Humpback whale watching season is still going strong here on Maui, and while some individuals have begun their yearly migration back to their summer feeding grounds off the Alaskan coast, many others won’t depart until late April or perhaps early May. That means if you’re on a spring vacation, there’s still time to hop on one of our Maui whale watch cruises.
Last week, we talked about a new behavior seen among southern humpback whales, which involves massive groups of up to 200 feeding off the southern coast of South Africa. While we’re on the subject of whale behaviors, we’d like to give you a handy guide to some of the maneuvers that you might spot while aboard one of our tours, or perhaps even from a good vantage point on land.
As you may have already learned, humpbacks come to Hawaii during the winter and spring months to breed and give birth to their calves. Mating behavior is quite the boisterous activity, with in-season females taking small groups of males on a merry chase where they each jostle each other out of the way in order to stay at the head of the pack. Sometimes, the males can get quite rough with each other, but most of the behaviors we see are much more relaxed than this kind of event. Here are the terms describing common whale behaviors.
Blow – This is the most common whale sign that you’re going to see. Humpbacks come up for air every 10-15 minutes, and when they release their breath, a spout of moisture is blown away from the whale’s blowhole, allowing for a clear new water-free breath to be taken in. If you track the spouts, you’ll be more likely to spot one of the more flashy behaviors. Calves come up every 3-5 minutes, making them even easier to track.
Tail Slap – Sometimes, a whale will lift its tail fin up high out of the water, and slap it down on the water’s surface. This causes quite a splash, not to mention an interesting sound both above and below the surface. Marine scientists think this signal is a warning.
Head Rise or Spy Hop – Once in a while, we’ll see a whale come straight up to the surface in a vertical position and poke its head up out of the water. Because the whale’s eye comes up above the surface, marine scientists have theorized that the whale is doing this to get a look at what’s happening above the surface. Hence the term “spy hop.” Our whale watching guests often have a lot of fun with the idea that while we’re watching the whales, they’re watching us. After all, curiosity is a trait that’s shared among humans and animals alike.
Head Lunge – Now just imagine the spy hop behavior, but less vertical. In this case, the whale will come up to the surface at an angle, thrust its head out of the water, and bring it down forcefully. This has been observed as a competitive display. Remember that mating behavior we were talking about earlier? Males will sometimes do this while vying for breeding rights with the female.

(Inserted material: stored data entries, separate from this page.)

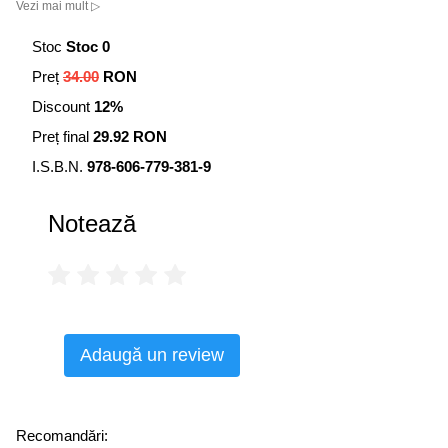
Vezi mai mult ▷
Stoc
Stoc 0
Preț
34.00
RON
Discount
12%
Preț final
29.92 RON
I.S.B.N.
978-606-779-381-9
Notează
Adaugă un review
Recomandări:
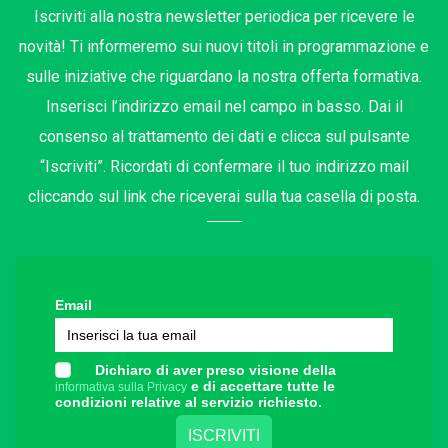
Iscriviti alla nostra newsletter periodica per ricevere le
novità! Ti informeremo sui nuovi titoli in programmazione e
sulle iniziative che riguardano la nostra offerta formativa.
Inserisci l’indirizzo email nel campo in basso. Dai il
consenso al trattamento dei dati e clicca sul pulsante
“Iscriviti”. Ricordati di confermare il tuo indirizzo mail
cliccando sul link che riceverai sulla tua casella di posta.
Email
Dichiaro di aver preso visione della
e di accettare tutte le
informativa sulla Privacy
condizioni relative al servizio richiesto.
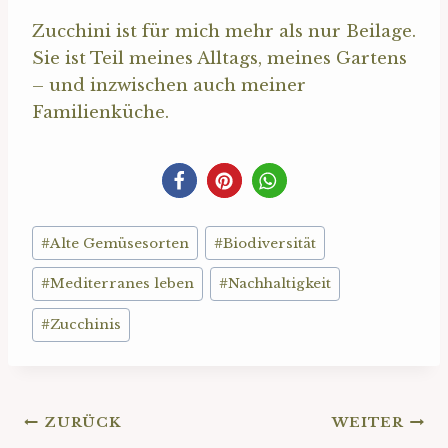
Zucchini ist für mich mehr als nur Beilage.
Sie ist Teil meines Alltags, meines Gartens
– und inzwischen auch meiner
Familienküche.
Schlagworte:
#
Alte Gemüsesorten
#
Biodiversität
#
Mediterranes leben
#
Nachhaltigkeit
#
Zucchinis
Beitragsnavigation
ZURÜCK
WEITER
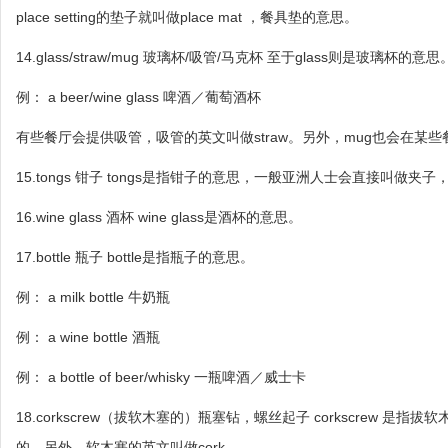
place setting的垫子就叫做place mat ，餐具垫的意思。
14.glass/straw/mug 玻璃杯/吸管/马克杯 至于glass则是玻璃杯的意思
例： a beer/wine glass 啤酒／葡萄酒杯
有些餐厅会提供吸管，吸管的英文叫做straw。另外，mug也会在某
15.tongs 钳子 tongs是指钳子的意思，一般亚洲人士会直接叫做夹
16.wine glass 酒杯 wine glass是酒杯的意思。
17.bottle 瓶子 bottle是指瓶子的意思。
例： a milk bottle 牛奶瓶
例： a wine bottle 酒瓶
例： a bottle of beer/whisky 一瓶啤酒／威士卡
18.corkscrew（拔软木塞的）瓶塞钻，螺丝起子 corkscrew 是
的。另外，软木塞的英文叫做cork。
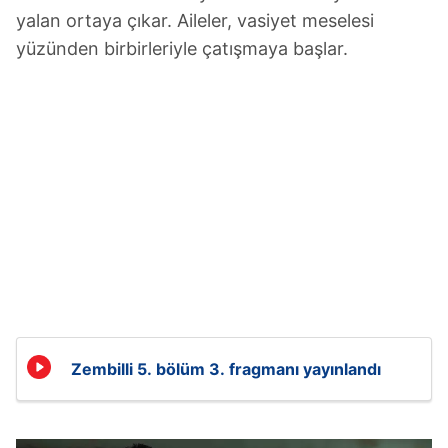
yalan ortaya çıkar. Aileler, vasiyet meselesi
yüzünden birbirleriyle çatışmaya başlar.
Zembilli 5. bölüm 3. fragmanı yayınlandı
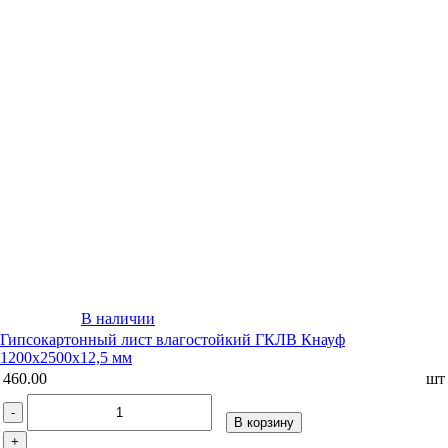
В наличии
Гипсокартонный лист влагостойкий ГКЛВ Кнауф
1200х2500х12,5 мм
460.00
шт
-
В корзину
+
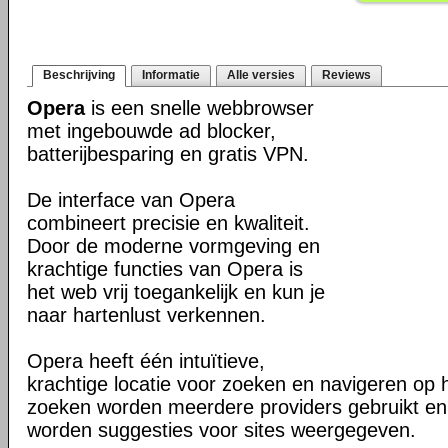
Beschrijving
Informatie
Alle versies
Reviews
Opera
is een snelle webbrowser
met ingebouwde ad blocker,
batterijbesparing en gratis VPN.
De interface van Opera
combineert precisie en kwaliteit.
Door de moderne vormgeving en
krachtige functies van Opera is
het web vrij toegankelijk en kun je
naar hartenlust verkennen.
Opera heeft één intuïtieve,
krachtige locatie voor zoeken en navigeren op 
zoeken worden meerdere providers gebruikt en 
worden suggesties voor sites weergegeven.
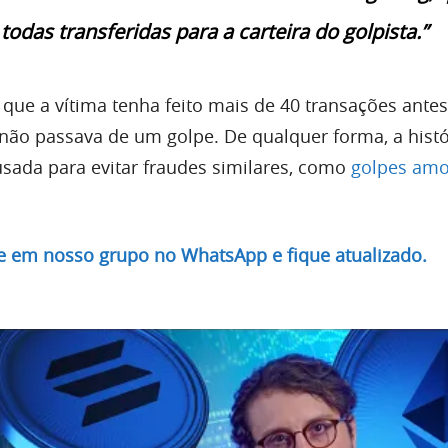
todas transferidas para a carteira do golpista.”
 que a vítima tenha feito mais de 40 transações ante
não passava de um golpe. De qualquer forma, a histó
ada para evitar fraudes similares, como
golpes am
re em nosso grupo no WhatsApp e fique atualizado.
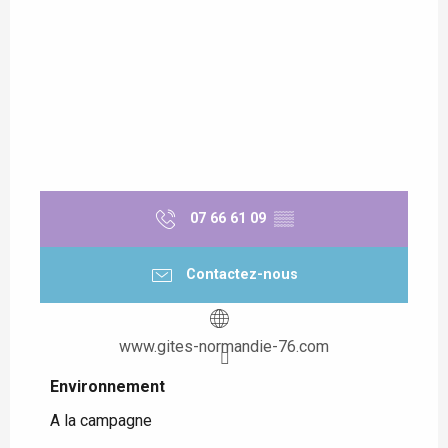
07 66 61 09
▒▒
Contactez-nous
www.gites-normandie-76.com
Environnement
Environnement
A la campagne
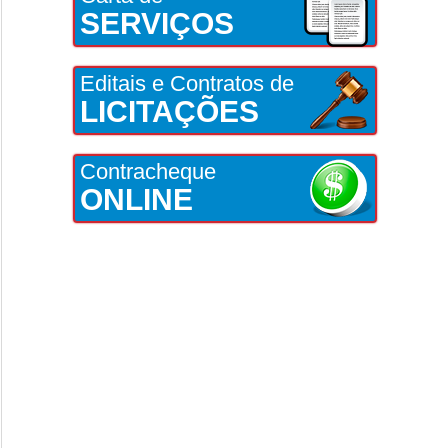
SERVIÇOS
Editais e Contratos de
LICITAÇÕES
Contracheque
ONLINE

Pec Slap – Sometimes whales will lift their pectoral fin out of the water and slap it down on the surface. Sometimes they will do this with one fin, but sometimes both at once. Scientists think this is a communication or signal to other whales. Mother whales are often seen performing this action when traveling with a young baby, and has been observed frequently in stormy weather. This may help calves locate their mothers when visibility is poor.
Peduncle Slap – This is like the tail slap, only much more enthusiastic. The whale will send a good portion of its tail end up out of the water, and slam it down on the surface with considerable force.
Fluke Up Dive – In this instance, the tail flukes come up, but without any slapping action. The tail simply arches up out of the water and slips down again below the surface. This happens when a whale is maneuvering down in a dive from the surface area.
Breach – Last but not least, the famous breach. When you see a whale’s entire body come hurtling up out of the water to come slamming back down on the surface with a magnificent splash, you’ve witnessed a breach. This acrobatic display could be done for many reasons, but it certainly would be an ideal way to keep the skin free of smaller marine critters looking for a free ride.
Hopefully now you’ll have an easier time identifying those exciting aerial whale behaviors that have made whale watching one of the most celebrated activities on Maui! We hope to have you aboard one of our tours soon, so you can witness these exciting behaviors firsthand with your friends and family. Mahalo!